• Recorded data
•••••

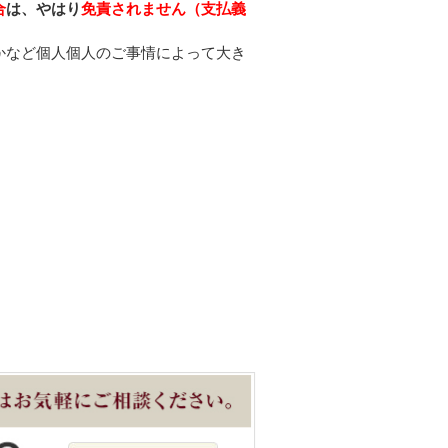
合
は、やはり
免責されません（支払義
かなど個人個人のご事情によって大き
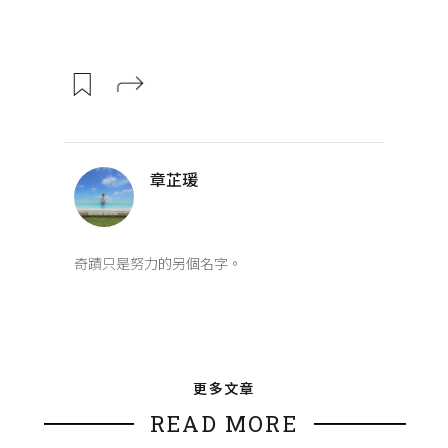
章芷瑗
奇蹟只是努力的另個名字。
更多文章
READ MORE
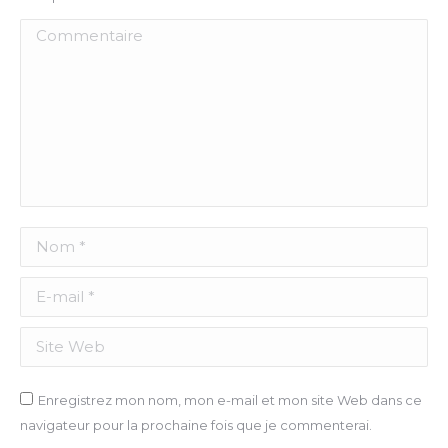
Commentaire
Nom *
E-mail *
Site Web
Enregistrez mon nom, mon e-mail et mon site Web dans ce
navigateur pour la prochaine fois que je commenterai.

•••••

• Exercise brief
Copy out each line of the data in which the word "mail" appears.

• Expected output
E-mail *
Enregistrez mon nom, mon e-mail et mon site Web dans ce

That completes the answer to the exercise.